Timing has a lot to do with ideas. I'm no stranger to decluttering, minimalism, and just plain thinking about better spaces. I loved Marie Kondo's books, as well as The Power of Less and Zen Habits by Leo Babauta, but there is a big difference between appreciating ideas and implementing them. We've even done a Nested Folders episode specifically on workspace setup before. But the timing here? Just right.
Here's where my workspace started.
I got a lot of positive comments on my "before" state - thanks, everyone! But it just wasn't great:
- That desk? Too small. Every day was a struggle to even decide where my coffee cup was going to live.
- That pile of "stuff" on the cabinet? Unsorted and unattractive. Also
- A stool is there functioning as a table. That's... not right.
- Because I have no desk space, in trays and office supplies are behind me. Spoiler: they never get used properly.
- Did I mention the desk is too small? Where do I write?
Now, that said, there were things I did really like:
- My equipment is aces. I am very happy with my tech tools.
- That corkboard is really useful. I took down content for review and photos, but it's really lovely.
- For all the flak I took on Twitter, that chair is super comfy and tall and I love it. So there.
- The wall dividers that create a border for my workspace without totally closing me of are pretty, functional, and effective.
So. Time to fix this up.
Knowing I really wanted an L desk, I found a desk being sold from an office that is renovating, and that was going to be what I based all the changes around.
Next step? Reduce. I went through everything I was saving in my delightful piles (not all pictured in the first pics because shame), and filed, recycled, shredded, garbaged it all. I shouldn't be surprised that all that "stuff" was largely unkeepable, but it's still disappointing to know I hung on to what was mostly effectively junk for so long.
Now it's time to look at everything that was left and find its home (or part with it). To really get ready for this, I moved that white cabinet out of my workspace to just outside the divider, ensuring I have access to the storage, but not occupying space. The new desk is much bigger.
I sat in my chair at the empty desk for a few minutes, miming typing and writing. The goal was to determine which way I would face for computing, which would determine a lot of things.

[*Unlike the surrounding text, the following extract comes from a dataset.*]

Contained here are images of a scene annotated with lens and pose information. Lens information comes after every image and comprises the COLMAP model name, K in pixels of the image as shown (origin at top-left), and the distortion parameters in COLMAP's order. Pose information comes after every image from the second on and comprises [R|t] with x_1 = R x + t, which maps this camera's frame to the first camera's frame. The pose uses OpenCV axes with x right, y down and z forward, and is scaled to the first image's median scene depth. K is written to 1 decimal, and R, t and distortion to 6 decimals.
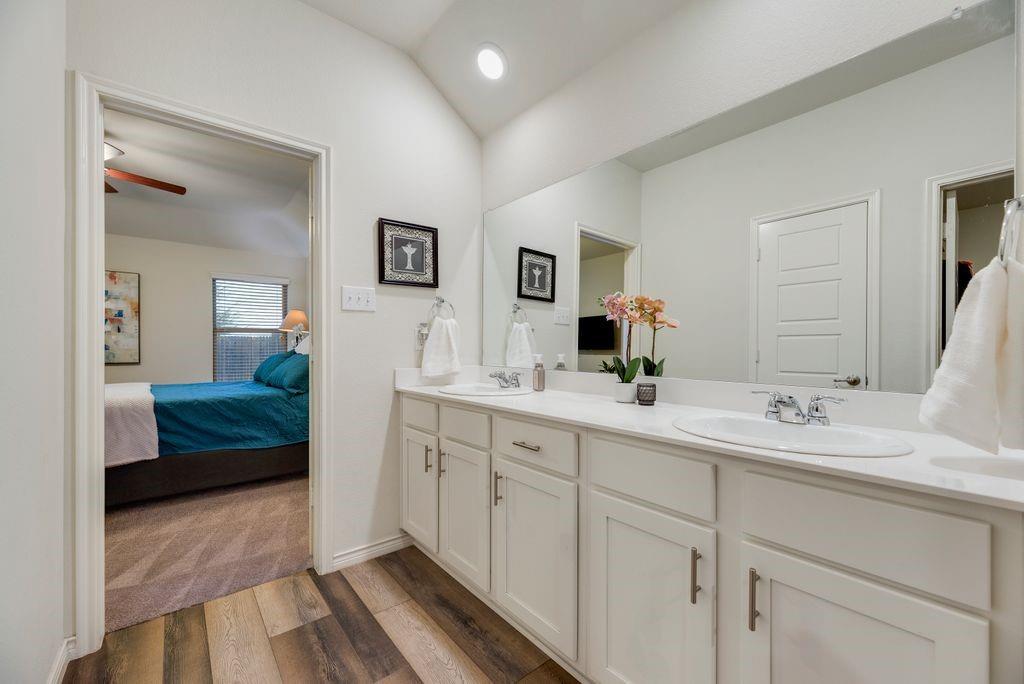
lens RADIAL K [[414.6, 0, 511.4], [0, 414.6, 348.4], [0, 0, 1]] dist [0.006413, -0.000425]
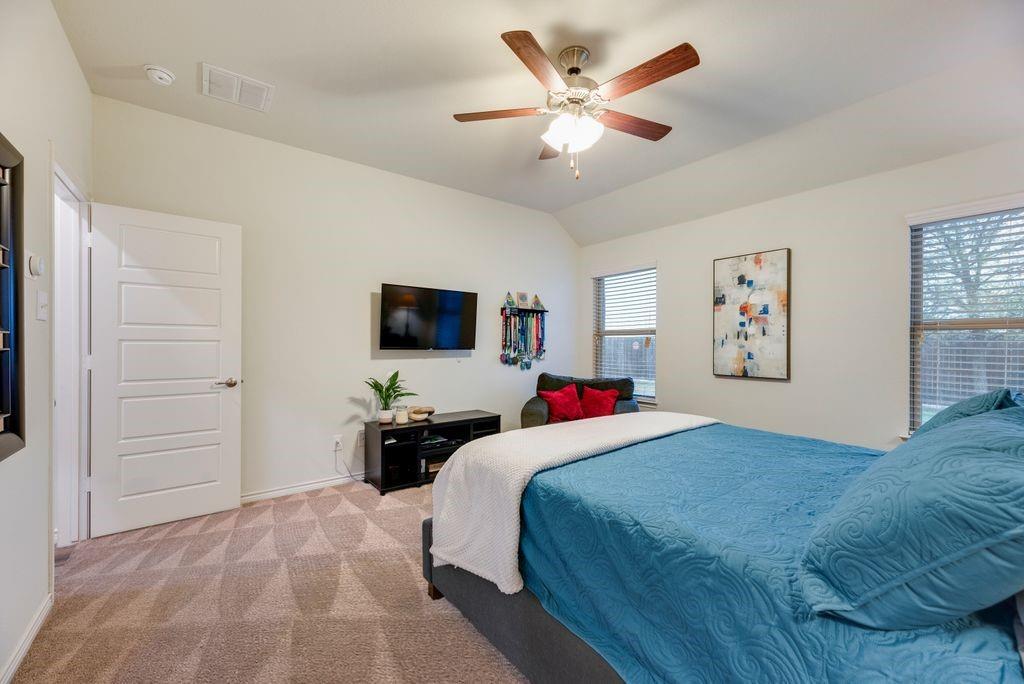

Probably unsurprisingly (that's two non-surprises now, for those keeping score), I ended up feeling best about the computer in the corner. This wasn't an immediate slam dunk (I kinda wanted it on the wall side so that I'd have a longer open space on my right for writing), but the option to rest my elbows on the desk "wings" (don't @ me) and the realization that there was still space enough to my right to write sold me. This was also the best use of the amount of depth the desk had.
This single decision made everything else make sense fast. This placed the monitor, to which I added a riser so that the MacBook could live underneath, keyboard, and mouse. The space to my right was for writing, so the now empty in trays and stationery could go there, and my left was becoming sort of a flex space, with just a lot of room. This is cool, because I can lay out index cards for the cork board, or set lunch, or whatever. It makes sense to me.
I placed a Boogie Board Blackboard I have on an extra tablet stand that turned up, giving me a spot for ephemeral messages to self (this sparks joy), and I used my Roost stand to elevate my iPad on Magic Keyboard as my second screen/device.
Last came a few bits and bobs: false plants give a sense of organic feel, even if they aren't really organic, the chargers (a Cheotech chi charger and Elago watch stand), my IKEA phone stand, and the bell.
I worried that this would all feel cluttery, but it isn't. Everything has been deliberately chosen, placed, and used, and I think it's that deliberateness that makes all the difference. Everyone has a workflow; the big question is how much of that workflow exists because it was designed purposefully compared to how much was fallen in to because of habit or assumption.
It is this sense of deliberate and purposeful design that was at the heart of an interview I had the pleasure of doing with The Sweet Setup about my iOS workspace, too, and which is at the heart of everything I'm trying to do. I don't want to work on autopilot, or in a fashion that is a product of the universe. I want to work in the ways that suit me best, that bring out my best, and that get me to do my best.
Have you done a workspace overhaul? What worked for you? I feel like I could still fine tune, so hoping to hear from folks!